Ethiopia’s Tigray rebels say they are ready to take part in peace talks led by the African Union (AU), removing an obstacle to potential negotiations with the government to end almost two years of fighting.
The announcement was made amid a flurry of international diplomacy after fighting flared last month for the first time in months in northern Ethiopia, torpedoing a humanitarian truce.
“The government of Tigray is prepared to participate in a robust peace process under the auspices of the African Union,” said a statement by the authorities in the northernmost region of Tigray.
“Furthermore we are ready to abide by an immediate and mutually agreed cessation of hostilities in order to create a conducive atmosphere.”
On Monday, the White House said it “welcomes” the announcement.
“It’s high time for both sides to stop fighting and turn to dialogue to resolve their differences,” said White House spokesperson Karine Jean-Pierre to reporters aboard Air Force One.
She said Ethiopia should “seize this moment to give peace a chance” and that “Eritrea and others should stayout of the conflict.”

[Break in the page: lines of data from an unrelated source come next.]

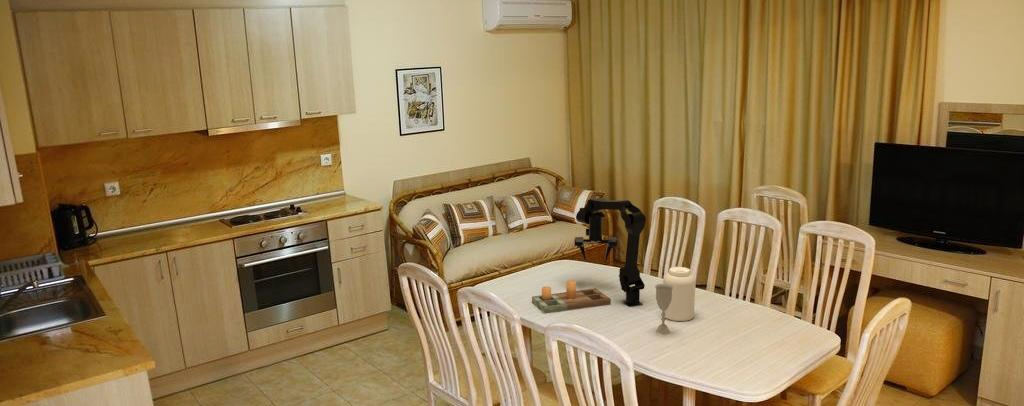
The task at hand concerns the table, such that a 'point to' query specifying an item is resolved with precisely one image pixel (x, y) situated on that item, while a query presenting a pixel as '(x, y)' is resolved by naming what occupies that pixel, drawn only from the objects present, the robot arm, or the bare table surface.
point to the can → (680, 294)
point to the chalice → (663, 303)
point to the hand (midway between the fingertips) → (595, 260)
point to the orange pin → (571, 289)
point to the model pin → (546, 293)
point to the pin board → (572, 301)
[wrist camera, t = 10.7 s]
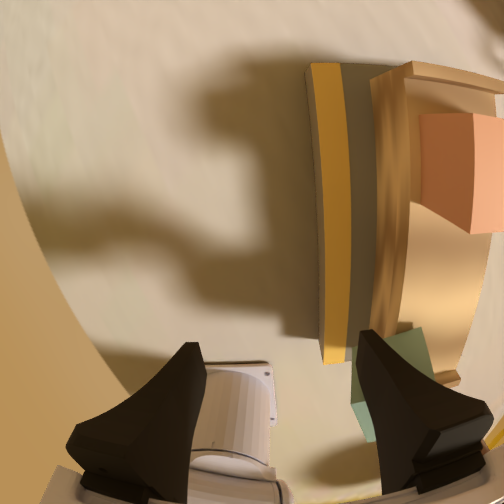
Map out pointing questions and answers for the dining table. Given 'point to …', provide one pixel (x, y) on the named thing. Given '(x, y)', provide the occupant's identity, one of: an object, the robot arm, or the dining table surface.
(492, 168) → the brick block
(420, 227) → the tan piece
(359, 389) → the green cube
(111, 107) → the dining table surface
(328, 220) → the dock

There was no immediate comment about the announcement from the Ethiopian government, which has long insisted that any peace process must be brokered by the Addis Ababa-headquartered AU.

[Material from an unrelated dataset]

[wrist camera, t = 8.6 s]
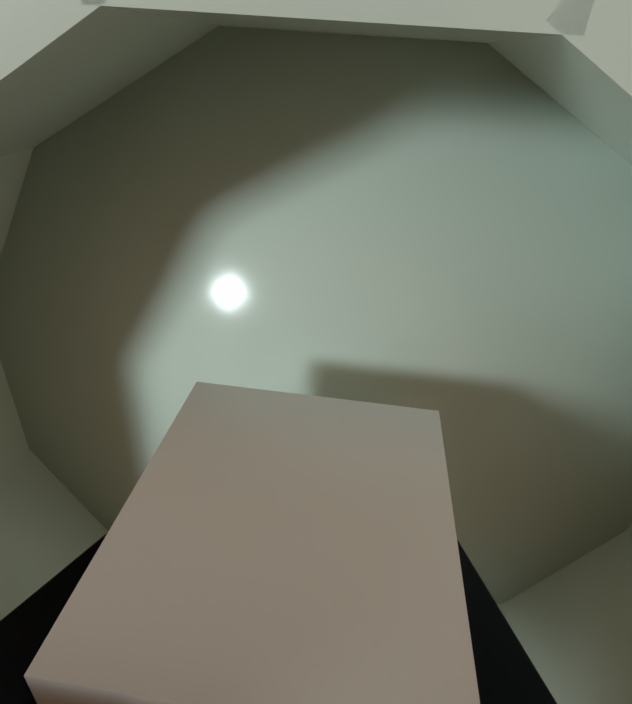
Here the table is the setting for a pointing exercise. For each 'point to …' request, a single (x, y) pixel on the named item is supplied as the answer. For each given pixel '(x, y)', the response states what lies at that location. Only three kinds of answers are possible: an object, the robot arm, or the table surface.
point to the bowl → (331, 268)
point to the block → (274, 565)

But the Tigray People’s Liberation Front (TPLF) had until now vehemently opposed the role of the AU’s Horn of Africa envoy Olusegun Obasanjo, protesting at his “proximity” to Ethiopian Prime Minister Abiy Ahmed.
Sunday’s statement, which coincided with Ethiopia’s new year, made no mention of any preconditions for talks, although it said it expected a “credible” peace process with “mutually acceptable” mediators as well as international observers.
TPLF leader Debretsion Gebremichael had earlier this month proposed a truce with four conditions including “unfettered humanitarian access” and the restoration of essential services in war-stricken Tigray.
In a letter to United Nations Secretary-General Antonio Guterres, he had also called for the withdrawal of Eritrean forces from across Ethiopia, and for troops to pull out of western Tigray, a disputed region claimed by both Tigrayans and Amharas, the country’s second-largest ethnic group.
‘Choose talks over fighting’
On Saturday, the AU’s Commission Chairperson Moussa Faki Mahamat had announced that Obasanjo’s mandate would be extended.
“I reiterated my full confidence in him & encouraged his continued engagement with both parties & intl actors to work towards peace & reconciliation in Ethiopia & the region,” Faki said on Twitter after meeting Obasanjo.
I received the AU High Rep for the Horn, H.E. President Olusegun Obasanjo whose mandate has been extended.I reiterated my full confidence in him & encouraged his continued engagement with both parties & intl actors to work towards peace & reconciliation in Ethiopia & the region. pic.twitter.com/BOU1ZNqs7u
— Moussa Faki Mahamat (@AUC_MoussaFaki) September 10, 2022
Faki also said he had held talks on Saturday with the visiting United States envoy for the Horn of Africa, Mike Hammer.
“May the parties in the conflict have the courage to choose talks over fighting, and participate in an African Union-led process that produces a lasting peace,” Hammer said in a new year’s message for Ethiopians on Sunday.
Fighting has raged on several fronts in northern Ethiopia since hostilities resumed on August 24, with both sides accusing the other of firing first and breaking a March truce.
The combat first broke out around Tigray’s southeastern border, but has since spread along to areas west and north of the initial clashes, with the TPLF accusing Ethiopian and Eritrean forces of launching a massive joint offensive on September 1.
The UN had said on Thursday the renewed fighting had forced a halt to desperately needed aid deliveries to Tigray, both by road and air.
The March truce had allowed aid convoys to travel to Tigray’s capital, Mekelle, for the first time since mid-December.
But in its first situation report since the latest clashes broke out, the UN Office for the Coordination of Humanitarian Affairs said the violence was “already impacting the lives and livelihood of vulnerable people, including the delivery of lifesaving humanitarian assistance”.